We randomly collected case records of patients with diagnosis of Alcohol withdrawal syndrome (F10.3 by ICD-10) hospitalized to the narcological department from 01.01.2014 to 31.12.2016. The following information was extracted: clinical and demographical data, prescribed benzodiazepine tranquilizer and it's dose, duration of administration, concomitant psychopharmacotherapy. The rationality of benzodiazepine's prescription was evaluated by Medical Appropriateness Index (MAI). The safety of medicines was studied with the Global Trigger Tool (GTT).

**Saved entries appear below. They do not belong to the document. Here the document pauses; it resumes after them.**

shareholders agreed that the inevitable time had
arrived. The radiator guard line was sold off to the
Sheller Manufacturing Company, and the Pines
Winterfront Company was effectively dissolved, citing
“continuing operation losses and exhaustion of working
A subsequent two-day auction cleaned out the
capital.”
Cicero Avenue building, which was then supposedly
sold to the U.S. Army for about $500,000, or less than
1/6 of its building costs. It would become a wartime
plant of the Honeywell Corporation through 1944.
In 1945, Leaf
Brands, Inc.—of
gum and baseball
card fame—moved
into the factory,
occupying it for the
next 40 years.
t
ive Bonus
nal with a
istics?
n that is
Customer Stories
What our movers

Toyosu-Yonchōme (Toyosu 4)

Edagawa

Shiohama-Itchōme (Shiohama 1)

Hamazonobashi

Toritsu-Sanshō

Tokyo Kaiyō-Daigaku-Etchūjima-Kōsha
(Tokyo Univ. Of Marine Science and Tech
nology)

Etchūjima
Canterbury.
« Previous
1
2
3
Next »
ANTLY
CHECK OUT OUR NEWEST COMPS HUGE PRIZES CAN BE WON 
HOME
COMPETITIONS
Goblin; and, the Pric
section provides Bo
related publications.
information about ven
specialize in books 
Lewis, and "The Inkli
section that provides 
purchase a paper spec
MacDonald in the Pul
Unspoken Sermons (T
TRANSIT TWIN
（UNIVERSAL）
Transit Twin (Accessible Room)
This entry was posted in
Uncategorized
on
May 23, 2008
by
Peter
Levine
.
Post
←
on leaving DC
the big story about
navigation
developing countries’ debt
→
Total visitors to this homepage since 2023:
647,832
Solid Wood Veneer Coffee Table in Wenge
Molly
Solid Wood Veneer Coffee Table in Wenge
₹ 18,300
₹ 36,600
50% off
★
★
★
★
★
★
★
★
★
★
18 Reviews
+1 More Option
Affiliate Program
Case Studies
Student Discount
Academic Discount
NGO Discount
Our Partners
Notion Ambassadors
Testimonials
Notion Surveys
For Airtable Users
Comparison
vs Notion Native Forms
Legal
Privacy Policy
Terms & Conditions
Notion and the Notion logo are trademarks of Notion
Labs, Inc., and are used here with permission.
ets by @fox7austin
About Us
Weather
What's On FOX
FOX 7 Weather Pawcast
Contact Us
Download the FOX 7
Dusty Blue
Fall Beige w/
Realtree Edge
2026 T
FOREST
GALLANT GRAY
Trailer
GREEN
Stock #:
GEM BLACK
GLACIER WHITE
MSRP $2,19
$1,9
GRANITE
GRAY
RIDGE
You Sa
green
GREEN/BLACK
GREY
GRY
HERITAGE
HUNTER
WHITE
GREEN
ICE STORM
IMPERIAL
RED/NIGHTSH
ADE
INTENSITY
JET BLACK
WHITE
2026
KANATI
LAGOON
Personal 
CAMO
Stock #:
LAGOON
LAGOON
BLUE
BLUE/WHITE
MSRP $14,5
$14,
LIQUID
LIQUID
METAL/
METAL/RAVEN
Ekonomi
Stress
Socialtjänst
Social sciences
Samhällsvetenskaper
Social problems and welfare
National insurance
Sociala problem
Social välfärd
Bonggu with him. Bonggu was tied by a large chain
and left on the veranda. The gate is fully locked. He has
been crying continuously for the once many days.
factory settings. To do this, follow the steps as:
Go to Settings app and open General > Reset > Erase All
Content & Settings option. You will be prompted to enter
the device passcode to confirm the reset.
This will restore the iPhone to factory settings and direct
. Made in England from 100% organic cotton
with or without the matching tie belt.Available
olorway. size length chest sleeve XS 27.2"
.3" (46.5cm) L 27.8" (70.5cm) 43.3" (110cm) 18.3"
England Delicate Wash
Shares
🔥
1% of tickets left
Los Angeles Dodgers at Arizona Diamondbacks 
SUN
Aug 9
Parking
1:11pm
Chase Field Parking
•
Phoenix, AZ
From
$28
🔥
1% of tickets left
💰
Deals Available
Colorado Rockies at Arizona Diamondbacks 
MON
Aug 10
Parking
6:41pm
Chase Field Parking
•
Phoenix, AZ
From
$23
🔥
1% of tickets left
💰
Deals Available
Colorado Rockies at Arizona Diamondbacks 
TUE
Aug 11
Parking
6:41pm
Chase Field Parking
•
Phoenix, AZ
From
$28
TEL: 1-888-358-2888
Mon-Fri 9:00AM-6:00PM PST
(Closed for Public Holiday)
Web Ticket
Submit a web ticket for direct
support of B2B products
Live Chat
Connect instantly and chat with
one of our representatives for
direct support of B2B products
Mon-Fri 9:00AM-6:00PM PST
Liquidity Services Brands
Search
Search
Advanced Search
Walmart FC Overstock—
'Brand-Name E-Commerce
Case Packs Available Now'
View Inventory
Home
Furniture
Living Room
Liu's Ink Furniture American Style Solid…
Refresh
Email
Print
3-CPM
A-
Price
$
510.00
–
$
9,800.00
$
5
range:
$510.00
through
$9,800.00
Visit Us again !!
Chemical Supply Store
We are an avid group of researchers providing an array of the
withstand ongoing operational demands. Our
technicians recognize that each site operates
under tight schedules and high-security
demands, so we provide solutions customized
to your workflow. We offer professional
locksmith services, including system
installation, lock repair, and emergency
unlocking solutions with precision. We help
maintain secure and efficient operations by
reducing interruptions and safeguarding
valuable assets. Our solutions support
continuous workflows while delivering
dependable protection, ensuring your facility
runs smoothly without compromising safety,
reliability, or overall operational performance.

We selected for analysis 231 of 700 case records. Bromdihydrochlorphenylbenzodiazepine was prescribed in 98.7% patients with alcohol withdrawal syndrome. Daily dose never exceeded the maximum recommended dose and averaged 5.82±2.14 mg. The mean duration of treatment was 10.42±6.07 days. The study of safety with the GTT showed 55 triggers. ADE were confirmed in 19 cases and included “Elevated serum creatinine” (n=13), “Elevated serum ALT/AST by more than 20% of initial value” (n=4) and “Excessive sedation” (n=2). Bromdihydrochlorphenyl benzodiazepine's dose, duration of administration, MAI value and concomitant psychiatric medications had no impact on ADE's risk or trigger's occurence.


Bromdihydrochlorphenylbenzodiazepine was the most common benzodiazepine prescribed to patients with alcohol dependence syndrome and post-abstinent disorders. Clinical and demographic factors did not influence the frequency and structure of trriggers and ADE. In order to reveal benzodiazepine-induced ADE's risk factors it is necessary to study interindividual differences between patients. The contribution of genotype and phenotype might be significant though their association with bromdihydrochlorphenylbenzodiazepine safety profile requires additional studies.

Key words

Benzodiazepine tranquilizers, safety, pharmacoepidemiology, alcohol dependence syndrome, bromdihydrochlorphenylbenzodiazepine.